Imagine you had a quantum computer capable of what today is still impossible, that is unless you build it in full secrecy for many years and you actualy have one, like Wietse's capturers in Ragnarok Conspiracy. You reversed the public key from the 2014-01-29 or the 2014-02-10 transaction signature, and now you want to steal funds.

This pattern is exactly what you will use to try and stay under the radar. First you transfer a small amount to offset any kanarie bot. The 0.01 BTC would probably be seen as not that relevant, but will reestablish the address as recently used so big transactions after that won't make it to the next check.
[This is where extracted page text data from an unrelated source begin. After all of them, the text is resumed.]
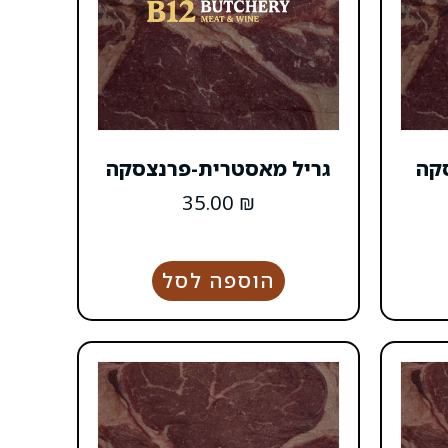
סקה
גריל מאסטרית-פרנצסקה
35.00
₪
הוספה לסל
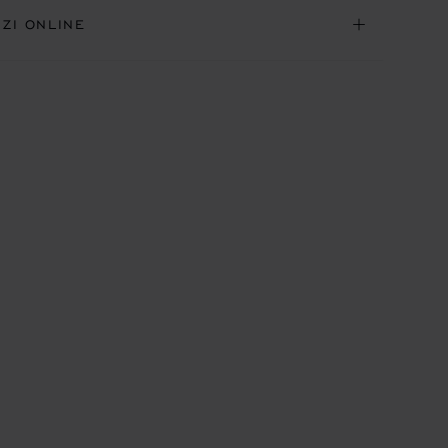
IZI ONLINE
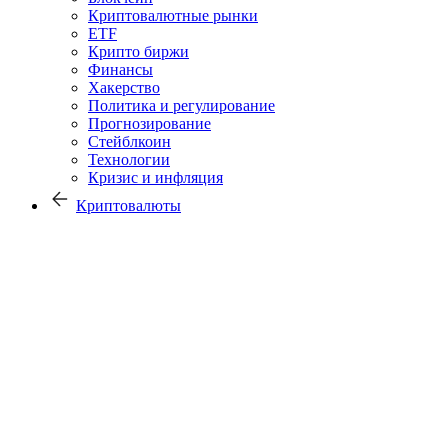
Криптовалютные рынки
ETF
Крипто биржи
Финансы
Хакерство
Политика и регулирование
Прогнозирование
Стейблкоин
Технологии
Кризис и инфляция
Криптовалюты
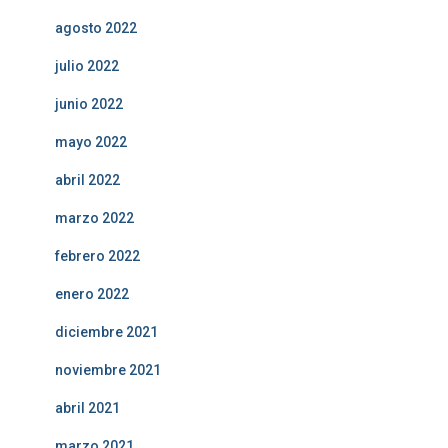
agosto 2022
julio 2022
junio 2022
mayo 2022
abril 2022
marzo 2022
febrero 2022
enero 2022
diciembre 2021
noviembre 2021
abril 2021
marzo 2021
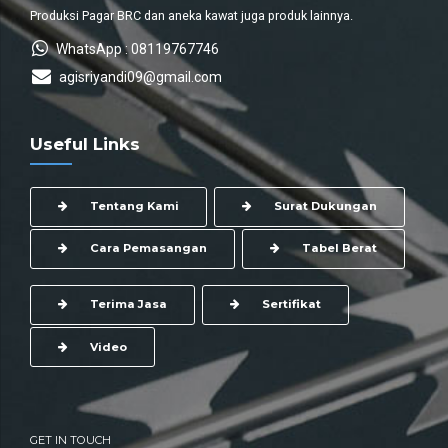
Produksi Pagar BRC dan aneka kawat juga produk lainnya.
WhatsApp : 08119767746
agisriyandi09@gmail.com
Useful Links
Tentang Kami
Surat Dukungan
Cara Pemasangan
Tabel Berat
Terima Jasa
Sertifikat
Video
GET IN TOUCH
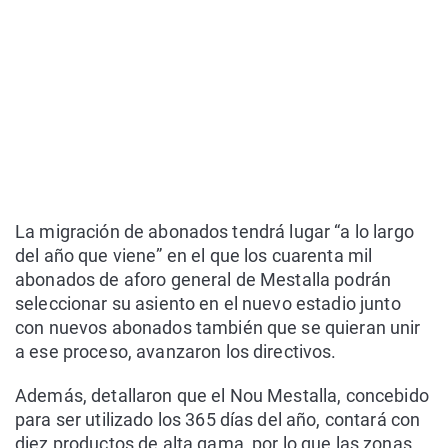
La migración de abonados tendrá lugar “a lo largo
del año que viene” en el que los cuarenta mil
abonados de aforo general de Mestalla podrán
seleccionar su asiento en el nuevo estadio junto
con nuevos abonados también que se quieran unir
a ese proceso, avanzaron los directivos.
Además, detallaron que el Nou Mestalla, concebido
para ser utilizado los 365 días del año, contará con
diez productos de alta gama, por lo que las zonas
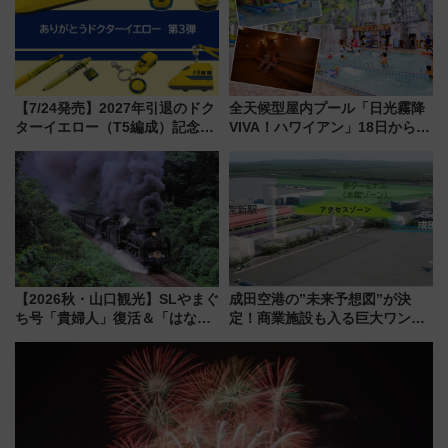
【7/24発売】2027年引退のドク
全天候型屋内プール「日光霧降
ターイエロー（T5編成）記念グ
VIVA！ハワイアン」18日から営
ッズ7種が登場！ 新幹線車内放
業開始 小さなお子様連れのフ
送の目覚まし時計など通販・販
ァミリーから大人まで幅広い世
売店舗まとめ
代が一日中楽しる夏のリゾート
を楽しんで
【2026秋・山口観光】SLやまぐ
成田空港の”未来予想図”が決
ち号「貴婦人」復活＆「はなあ
定！商業施設も入る巨大ワンタ
かり」初走行区間も！山口DCの
ーミナル、京成の高架新駅整備
注目観光列車まとめ きっぷの取
で新型特急が品川･羽田とを結
り方は？
ぶ！ JR空港駅は2面3線化！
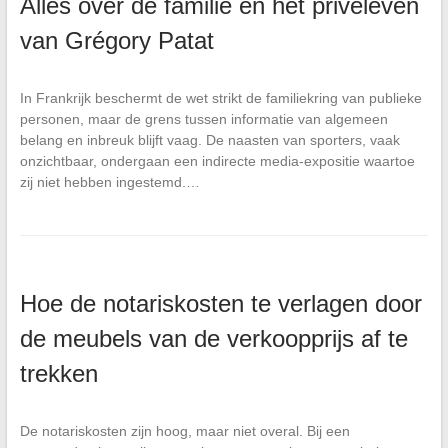
Alles over de familie en het privéleven
van Grégory Patat
In Frankrijk beschermt de wet strikt de familiekring van publieke
personen, maar de grens tussen informatie van algemeen
belang en inbreuk blijft vaag. De naasten van sporters, vaak
onzichtbaar, ondergaan een indirecte media-expositie waartoe
zij niet hebben ingestemd.…
Hoe de notariskosten te verlagen door
de meubels van de verkoopprijs af te
trekken
De notariskosten zijn hoog, maar niet overal. Bij een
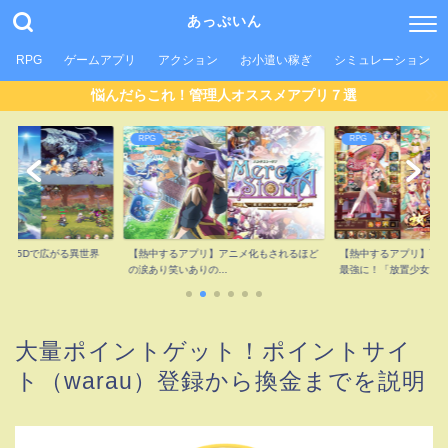
あっぷいん
RPG
ゲームアプリ
アクション
お小遣い稼ぎ
シミュレーション
悩んだらこれ！管理人オススメアプリ７選
RPG
RPG
2.5Dで広がる異世界
【熱中するアプリ】アニメ化もされるほど
【熱中するアプリ】可
.
の涙あり笑いありの...
最強に！「放置少女...
大量ポイントゲット！ポイントサイ
ト（warau）登録から換金までを説明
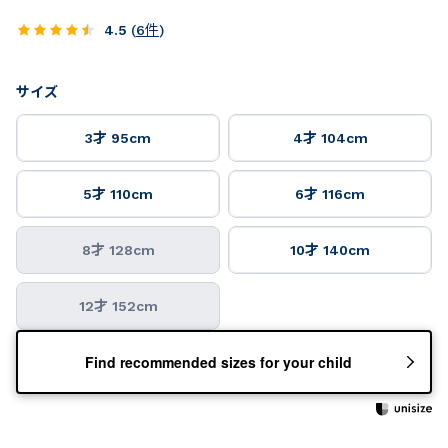
4.5
(
6
件
)
サイズ
3才 95cm
4才 104cm
5才 110cm
6才 116cm
8才 128cm
10才 140cm
12才 152cm
Find recommended sizes for your child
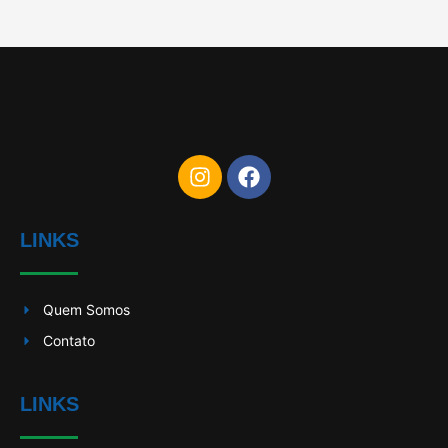
LINKS
Quem Somos
Contato
LINKS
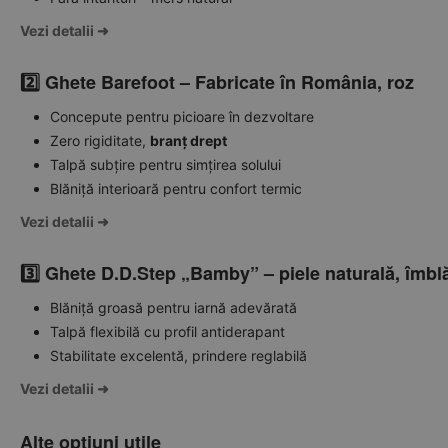
Vezi detalii ➜
2️⃣ Ghete Barefoot – Fabricate în România, roz
Concepute pentru picioare în dezvoltare
Zero rigiditate,
branț drept
Talpă subțire pentru simțirea solului
Blăniță interioară pentru confort termic
Vezi detalii ➜
3️⃣ Ghete D.D.Step „Bamby” – piele naturală, îmbl
Blăniță groasă pentru iarnă adevărată
Talpă flexibilă cu profil antiderapant
Stabilitate excelentă, prindere reglabilă
Vezi detalii ➜
Alte opțiuni utile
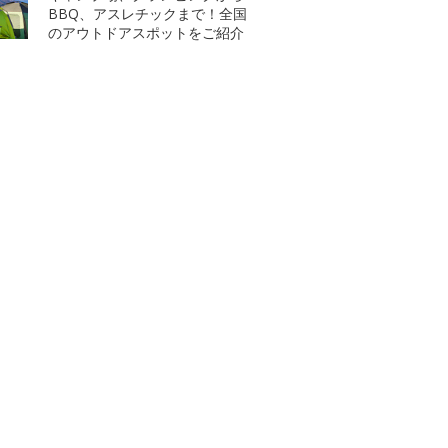
BBQ、アスレチックまで！全国
のアウトドアスポットをご紹介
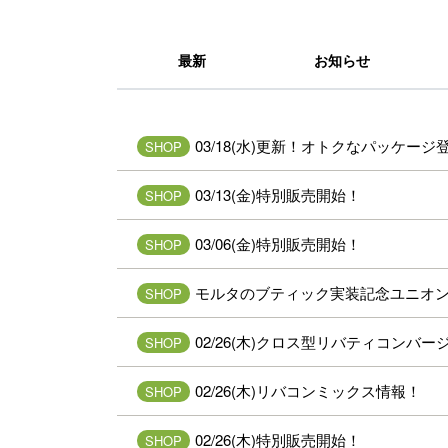
最新
お知らせ
03/18(水)更新！オトクなパッケージ
SHOP
03/13(金)特別販売開始！
SHOP
03/06(金)特別販売開始！
SHOP
モルタのブティック実装記念ユニオ
SHOP
02/26(木)クロス型リバティコンバ
SHOP
02/26(木)リバコンミックス情報！
SHOP
02/26(木)特別販売開始！
SHOP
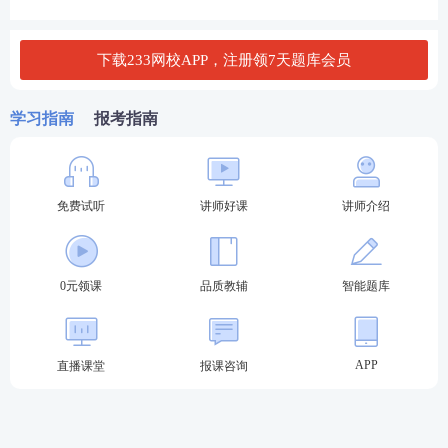
4.评审时间：2026年10月
三、有关政策
下载233网校APP，注册领7天题库会员
(一)经济专业高级职称评审按《江西省经济专业人员
学习指南
报考指南
高级职称申报条件(试行)》(赣工信人事字〔2020〕37
6号)执行。省直单位综合工程中级职称评审按《江西
省工程技术人员职称申报条件(试行)》(赣工信人事字
免费试听
讲师好课
讲师介绍
〔2022〕71号)执行。省直单位工业设计工程中级职
称评审按《江西省工业设计工程技术人员职称申报条
件(试行)》(赣工信人事字〔2022〕196号)执行。
0元领课
品质教辅
智能题库
(二)申报人学历、学位、资历(资格、聘任时间)、工作
年限、业绩(含
论文
、论著)等终算时间为2025年12月3
APP
直播课堂
报课咨询
1日，时间按年头计算，业绩从取得现资格之年起计
算。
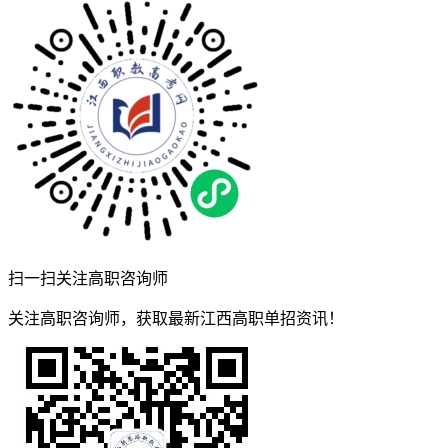
扫一扫关注高职咨询师
关注高职咨询师，获取最新江西高职单招资讯！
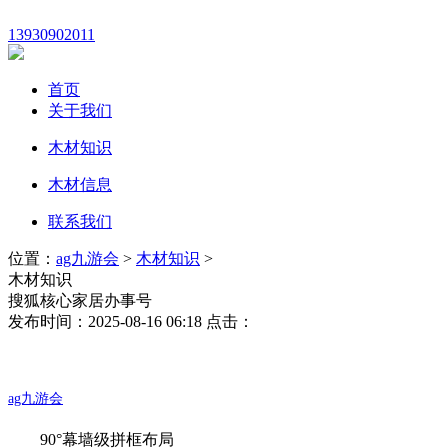
13930902011
首页
关于我们
木材知识
木材信息
联系我们
位置：
ag九游会
>
木材知识
>
木材知识
搜狐核心家居办事号
发布时间：2025-08-16 06:18 点击：
ag九游会
90°幕墙级拼框布局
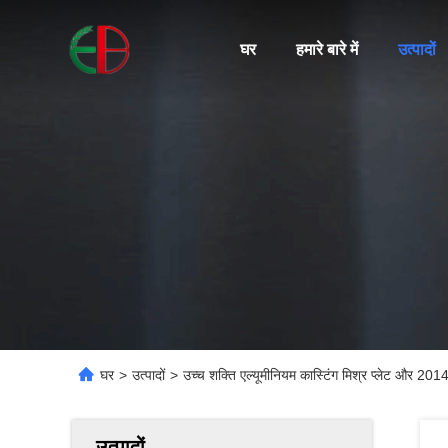
घर
हमारे बारे में
उत्पादों
घर
>
उत्पादों
>
उच्च शक्ति एल्यूमीनियम कास्टिंग मिश्र प्लेट और 20
उत्पादों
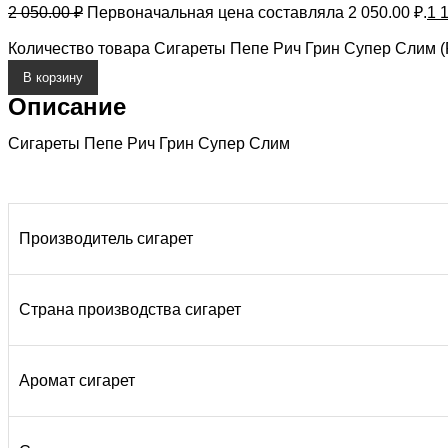
2 050.00
₽
Первоначальная цена составляла 2 050.00 ₽.
1 
Количество товара Сигареты Пепе Рич Грин Супер Слим (P
В корзину
Описание
Сигареты Пепе Рич Грин Супер Слим
Производитель сигарет
Страна производства сигарет
Аромат сигарет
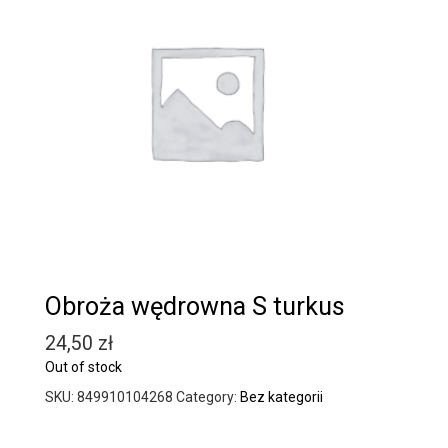
Obroża wędrowna S turkus
24,50
zł
Out of stock
SKU:
849910104268
Category:
Bez kategorii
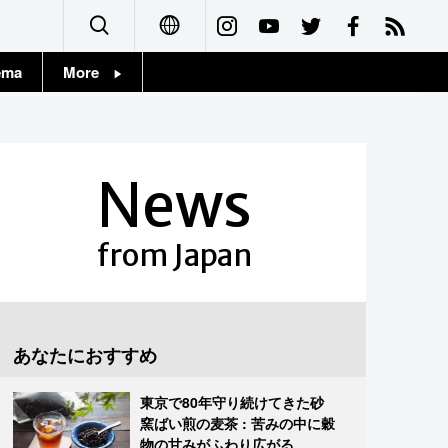
ema
More
English
Topics
简体字
Images
News
繁體字
People
Français
from Japan
東京
Español
お知らせ
العربية
あなたにおすすめ
Русский
東京で80年守り続けてきた砂
窯ばい煎の麦茶 : 苦みの中に穀
物の甘みがふわり広がる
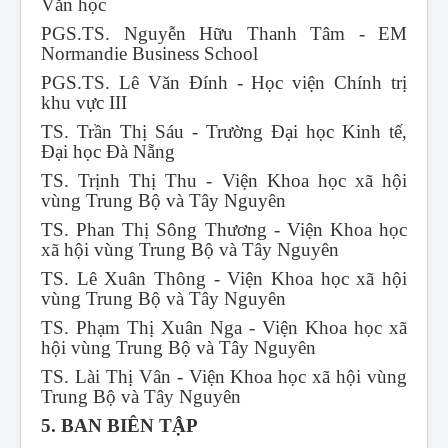
Văn học
PGS.TS. Nguyễn Hữu Thanh Tâm - EM
Normandie Business School
PGS.TS. Lê Văn Đính - Học viện Chính trị
khu vực III
TS. Trần Thị Sáu - Trường Đại học Kinh tế,
Đại học Đà Nẵng
TS. Trịnh Thị Thu - Viện Khoa học xã hội
vùng Trung Bộ và Tây Nguyên
TS. Phan Thị Sông Thương - Viện Khoa học
xã hội vùng Trung Bộ và Tây Nguyên
TS. Lê Xuân Thông - Viện Khoa học xã hội
vùng Trung Bộ và Tây Nguyên
TS. Phạm Thị Xuân Nga - Viện Khoa học xã
hội vùng Trung Bộ và Tây Nguyên
TS. Lài Thị Vân - Viện Khoa học xã hội vùng
Trung Bộ và Tây Nguyên
5. BAN BIÊN TẬP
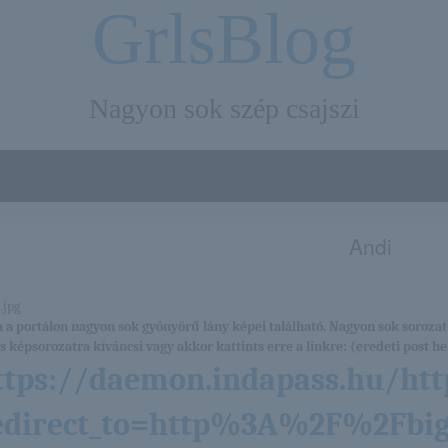
GrlsBlog
Nagyon sok szép csajszi
Andi
 a portálon nagyon sok gyönyörű lány képei található. Nagyon sok sorozat
es képsorozatra kíváncsi vagy akkor kattints erre a linkre: (eredeti post hel
ttps://daemon.indapass.hu/htt
edirect_to=http%3A%2F%2Fbige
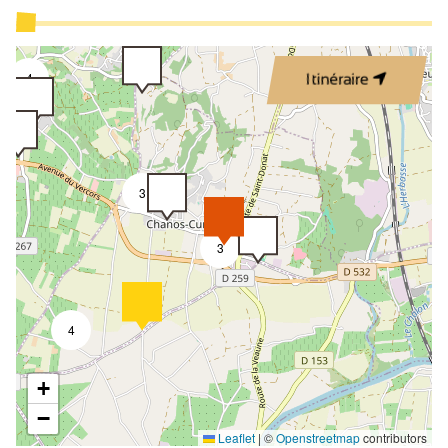
Canapé convertible
Lit 160 cm
4
Itinéraire
Matériel Bébé
Lit bébé
Couette
Linge compris
3
Draps compris
3
Sèche cheveux
Sèche serviettes
Bouilloire
4
Double vitrage
+
Télévision
−
Accès Internet privatif Wifi
Leaflet
|
©
Openstreetmap
contributors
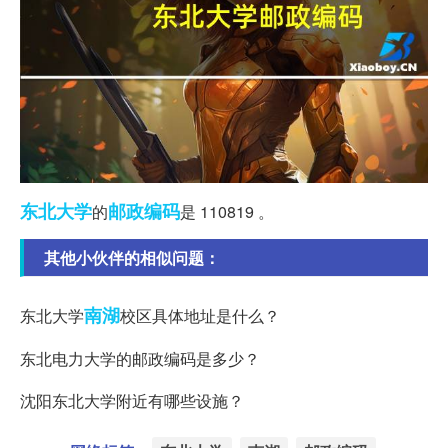
东北大学
邮政编码
的
是 110819 。
其他小伙伴的相似问题：
南湖
东北大学
校区具体地址是什么？
东北电力大学的邮政编码是多少？
沈阳东北大学附近有哪些设施？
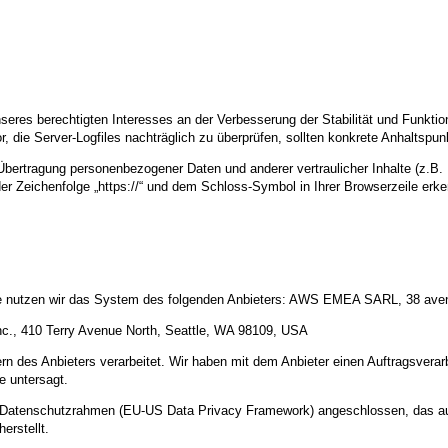
nseres berechtigten Interesses an der Verbesserung der Stabilität und Funktio
or, die Server-Logfiles nachträglich zu überprüfen, sollten konkrete Anhaltspu
ertragung personenbezogener Daten und anderer vertraulicher Inhalte (z.B. 
r Zeichenfolge „https://“ und dem Schloss-Symbol in Ihrer Browserzeile erk
alte nutzen wir das System des folgenden Anbieters: AWS EMEA SARL, 38 av
c., 410 Terry Avenue North, Seattle, WA 98109, USA
n des Anbieters verarbeitet. Wir haben mit dem Anbieter einen Auftragsverar
te untersagt.
US-Datenschutzrahmen (EU-US Data Privacy Framework) angeschlossen, das a
erstellt.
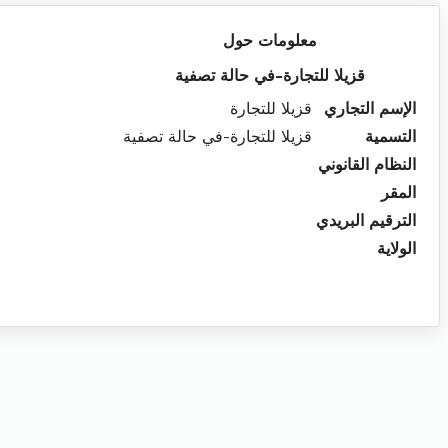
معلومات حول
قزيلا للتجارة-في حالة تصفية
الإسم التجاري
قزيلا للتجارة
التسمية
قزيلا للتجارة-في حالة تصفية
النظام القانوني
المقر
الترقيم البريدي
الولاية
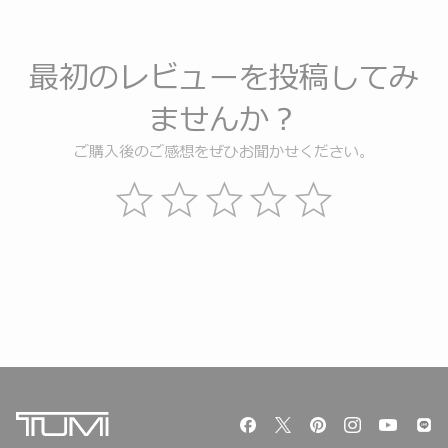
最初のレビューを投稿してみ
ませんか？
ご購入後のご感想をぜひお聞かせください。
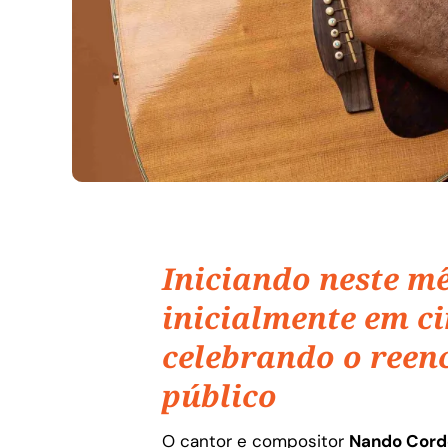
Iniciando neste m
inicialmente em ci
celebrando o reen
público
O cantor e compositor
Nando Cord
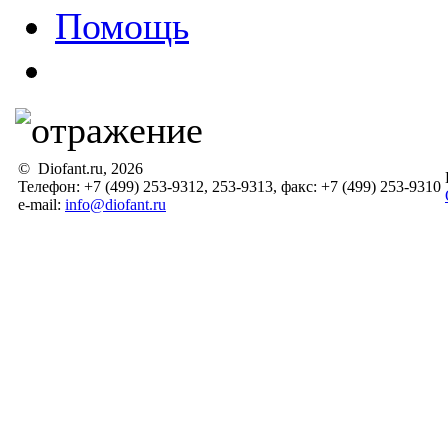
Помощь
© Diofant.ru, 2026
Телефон: +7 (499) 253-9312, 253-9313, факс: +7 (499) 253-9310
e-mail:
info@diofant.ru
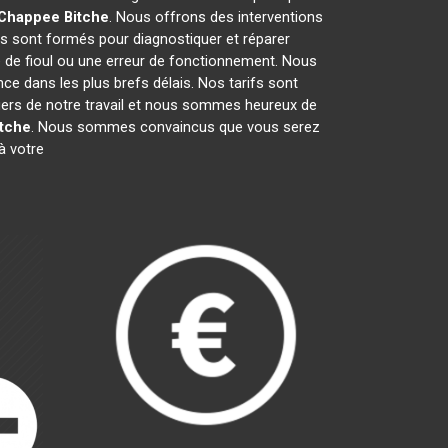
 Chappee
Bitche
. Nous offrons des interventions
s sont formés pour diagnostiquer et réparer
e de fioul ou une erreur de fonctionnement. Nous
e dans les plus brefs délais. Nos tarifs sont
fiers de notre travail et nous sommes heureux de
itche
. Nous sommes convaincus que vous serez
à votre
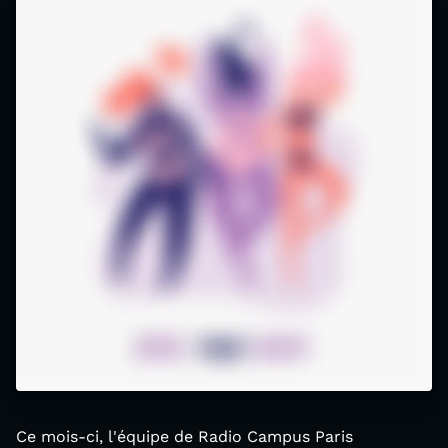
Ce mois-ci, l'équipe de Radio Campus Paris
And if they did, you are not getting too greedy by emptying out the entire funds there. Better yet, you are sticking to the key-reuse pattern and moving back a huge part of the involved USO's to the original address.

Note, I'm in no way suggesting these transactions might be part of an actual quantum blockchain heist, it is way too early in QC development to be viable right now. What I am saying is that the two 2024-11-07 transactions combined should end up in the kanarie statistics that could be analyzed to evaluate the likelyhood of structural quantum computing theft transactions.

For now I'm leaving the script running until it reaches the last block currently on the chain before I can move on the the next step: Using the output of this script to collect all dormant yet vulnerable adresses with unspent outputs. I will choose to let step two run upto one year less than the last current block so we can test our kanarie efforts with on year of blocks that we pretend is a life feed.

I don't know how long untill the first script completes, but when it does I'll be working on part two of this series.